Même situation dans le secteur du Btp. Selon le «Point mensuel», dans le sous-secteur des bâtiments et travaux publics, «les obstacles soulevés par la majorité des entrepreneurs sont le recouvrement difficile des créances (83%), la fiscalité (67%), l’insuffisance de la demande (50%), l’accès difficile au foncier (33%), la concurrence supposée déloyale (33%), le coût des intrants (33%) et la vétusté des équipements (17%)». On ne peut tout de même pas bloquer les constructions, ne pas payer les fournisseurs (raison du courroux des étudiants de l’Université de Ziguinchor) et espérer que ça marche ! Ce pouvoir n’a pas compris que «quand le bâtiment va, tout va». Car le bâtiment est l’illustration parfaite d’un pays qui avance. En effet, la construction est le principal moteur de la croissance, capable d’entraîner et de faire prospérer le reste de l’économie. Mais quand on a une démarche de répression fiscale, de dénigrement de son secteur privé et d’emprisonnement de ses champions nationaux, il ne faut pas espérer une embellie économique. Le «Point mensuel» conclut à un «pessimisme des entrepreneurs par rapport à l’évolution des commandes publiques et privées reçues».

──────────────────────────────

*Consignes*
A: D'après l'extrait sur le secteur du BTP, quelle part des entrepreneurs cite la fiscalité comme obstacle ?
B: Poursuivez l'extrait sur le secteur du BTP après sa dernière phrase.

Entrées d'un jeu de données:

──────────────────────────────

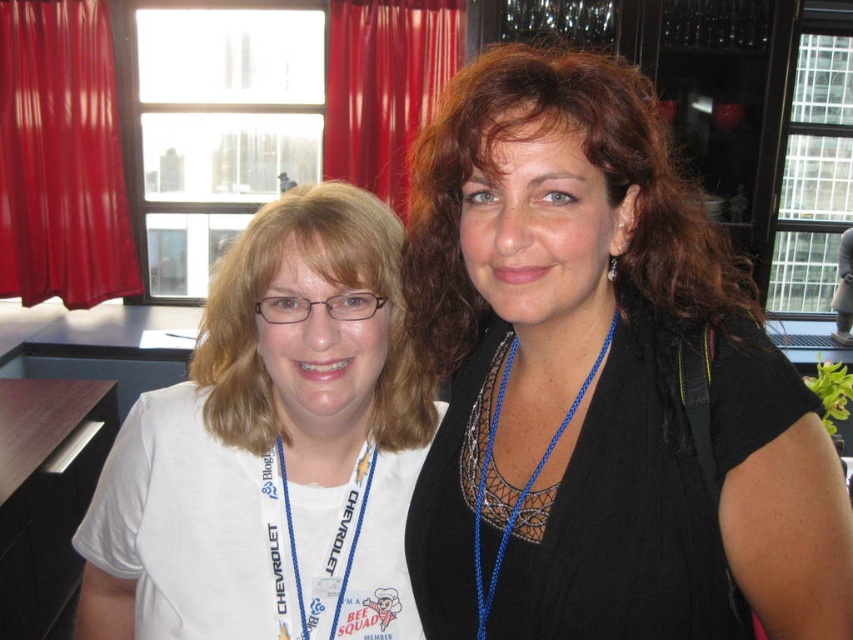
You are organizing a costume party and need to decide which item is more suitable for a superhero theme. Based on their material thickness, which item would be better for a superhero costume? The black mesh top at center or the red velvet curtain at upper left?

The black mesh top at center is thinner than the red velvet curtain at upper left, so the red velvet curtain at upper left would be more suitable for a superhero costume due to its thicker material providing more structure and durability.

You are taking a photo of two people standing in a room with a camera that has a depth sensor. The camera is positioned at the same level as their eyes. You notice two points marked in the image at coordinates point [448,481] and point [389,131]. Which point is closer to the camera?

Point [448,481] is closer to the camera than point [389,131].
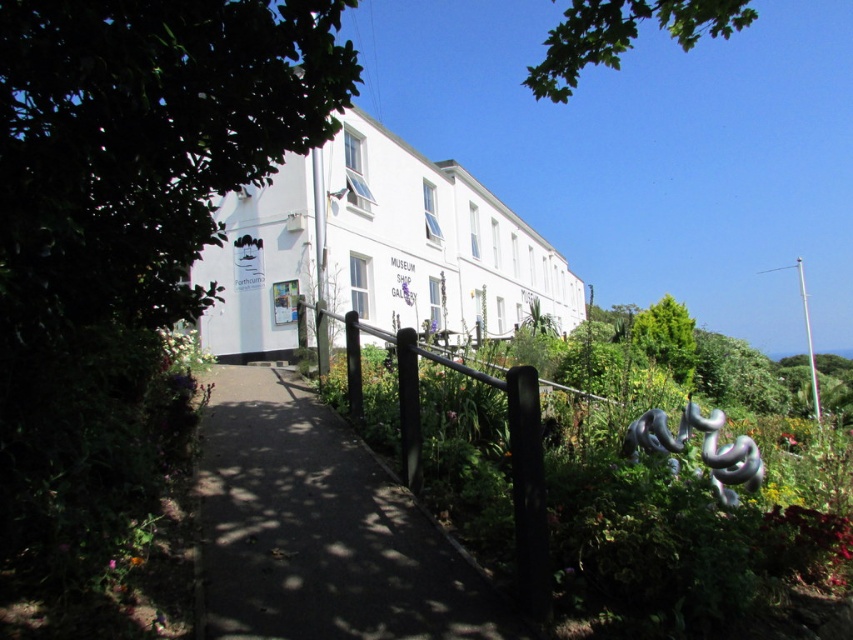
Question: In this image, where is metallic sculpture at center-right located relative to dark gray asphalt at center?

Choices:
 (A) right
 (B) left

Answer: (A)

Question: Does metallic sculpture at center-right have a greater width compared to dark gray asphalt at center?

Choices:
 (A) yes
 (B) no

Answer: (A)

Question: Among these points, which one is nearest to the camera?

Choices:
 (A) (751, 548)
 (B) (344, 547)

Answer: (A)

Question: Does metallic sculpture at center-right appear over dark gray asphalt at center?

Choices:
 (A) no
 (B) yes

Answer: (B)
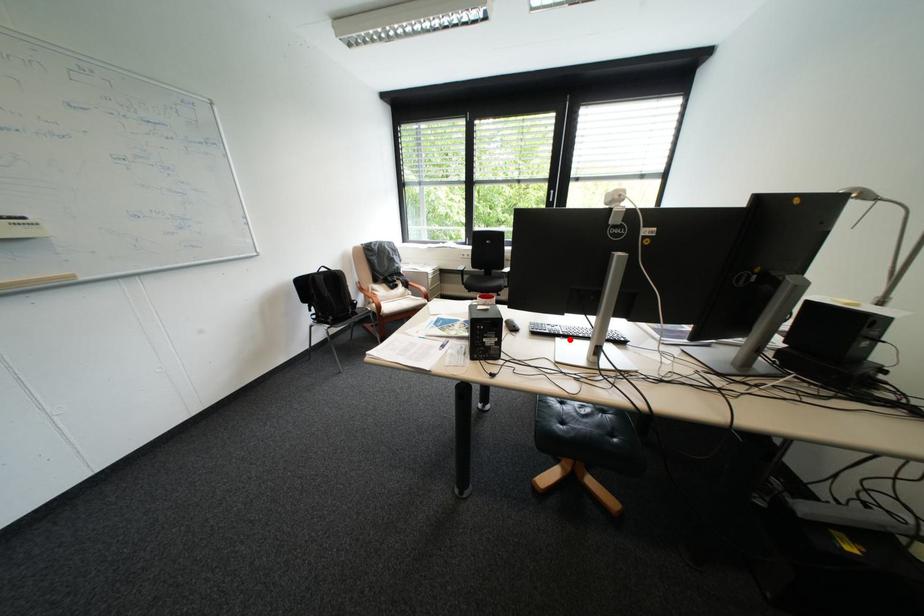
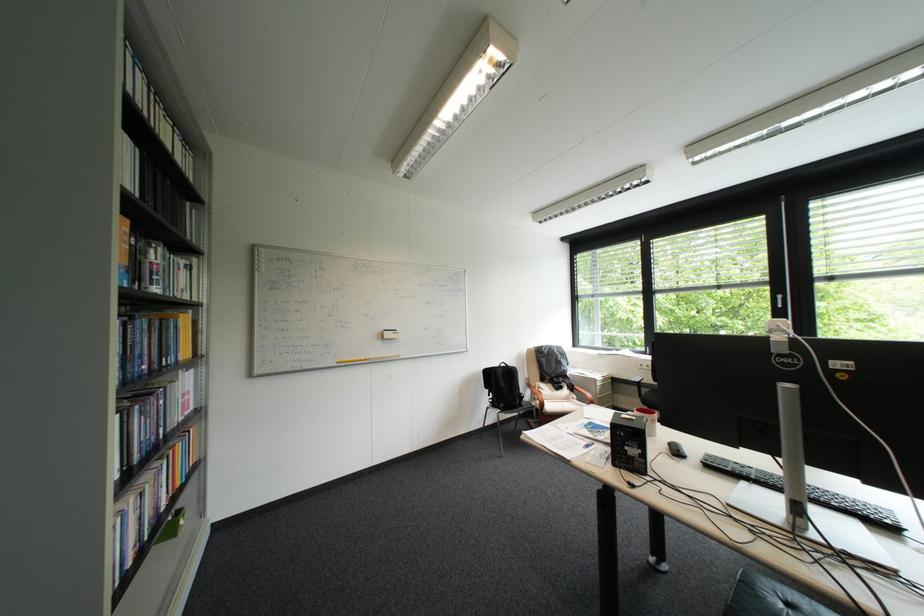
Find the pixel in the second image that matches the highlighted location in the first image.

(757, 484)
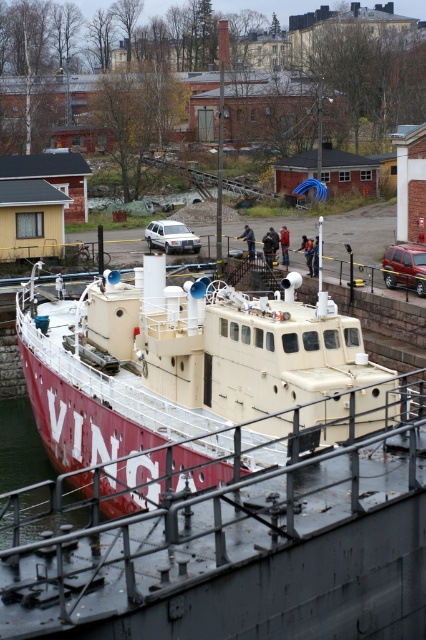
You are a dock worker who needs to secure the red matte boat at center to the dock. The boat requires a rail that is at least as wide as its own width. Is the metallic gray rail at lower center suitable for this task?

The metallic gray rail at lower center has a width larger than the red matte boat at center, so it is suitable for securing the boat.

You are a photographer standing at the dock. You want to take a photo of the red matte boat at center without including the metallic gray rail at lower center in the frame. Is this possible given their positions?

The metallic gray rail at lower center is in front of the red matte boat at center, so it would block the view. To avoid including the rail in the photo, you would need to position yourself or adjust your angle so that the rail is not between you and the boat.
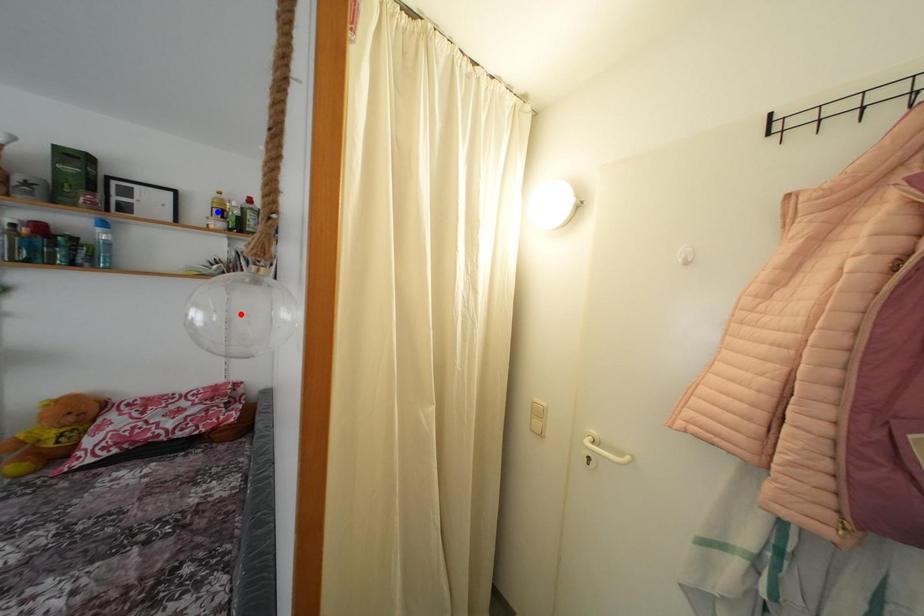
Question: Two points are marked on the image. Which point is closer to the camera?

Choices:
 (A) Blue point is closer.
 (B) Red point is closer.

Answer: (B)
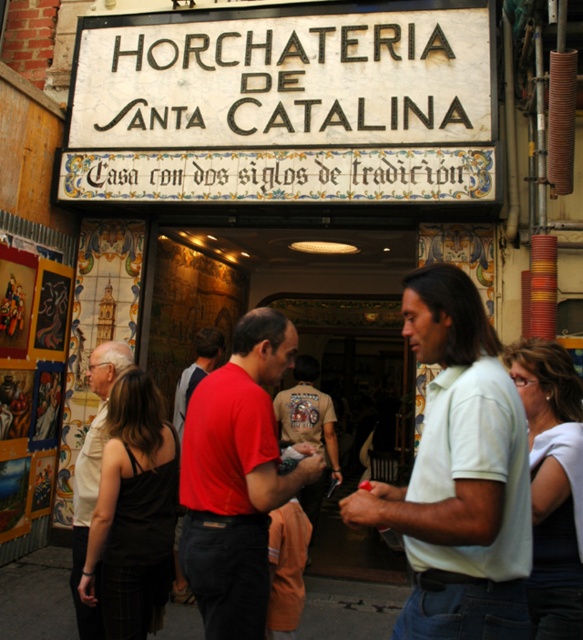
You are standing at the entrance of Horchateria de Santa Catalina and notice a light green cotton shirt at center and a black fabric at center. Which object is closer to you?

The light green cotton shirt at center is closer to you since it is 6.49 feet away from the black fabric at center, meaning it is nearer than the black fabric at center.

What is located at the coordinates point (458, 474)?

The light green cotton shirt at center is located at point (458, 474).

From the picture: You are standing at the entrance of Horchateria de Santa Catalina and see two points marked in the scene. The first point is at coordinate (75, 528) and the second is at (287, 403). Which point is closer to you?

The point at coordinate (75, 528) is closer to you because it is in front of the other point at (287, 403).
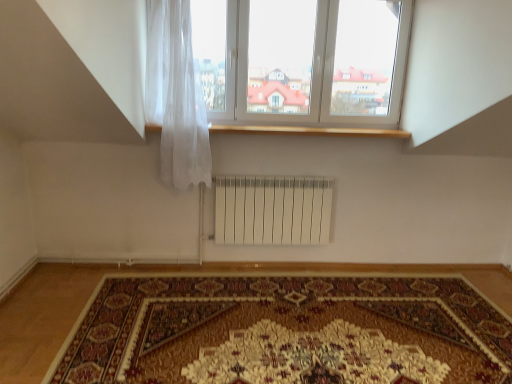
Question: Is white plastic window at upper center situated inside translucent white curtain at upper left or outside?

Choices:
 (A) outside
 (B) inside

Answer: (A)

Question: From the image's perspective, is white plastic window at upper center positioned above or below translucent white curtain at upper left?

Choices:
 (A) above
 (B) below

Answer: (A)

Question: Based on their relative distances, which object is farther from the wooden at upper center?

Choices:
 (A) translucent white curtain at upper left
 (B) white plastic window at upper center
 (C) carpeted rug at center

Answer: (C)

Question: Which object is positioned closest to the translucent white curtain at upper left?

Choices:
 (A) wooden at upper center
 (B) carpeted rug at center
 (C) white plastic window at upper center

Answer: (A)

──────────────────────────────

*Réponses par tâche*
A: 67 %.

B:
Les services de Sarr disent également que l’argent ne circule plus. En plus simple : «Deuk bi dafa Diomy.» D’après la «Note de conjoncture», «l’évolution de la situation monétaire, basée sur les estimations à fin septembre 2024, a fait ressortir une contraction de la masse monétaire de 157, 2 milliards de francs Cfa». Le document ajoute : «La masse monétaire a reculé de 157, 2 milliards de francs Cfa entre fin juin et fin septembre 2024, pour s’établir à 9584, 5 milliards de francs Cfa. Cette dégradation de la liquidité globale est notable à travers la circulation fiduciaire (billets et pièces hors banques) qui a diminué de 201, 4 milliards de francs Cfa pour atteindre 2384, 6 milliards de francs Cfa.»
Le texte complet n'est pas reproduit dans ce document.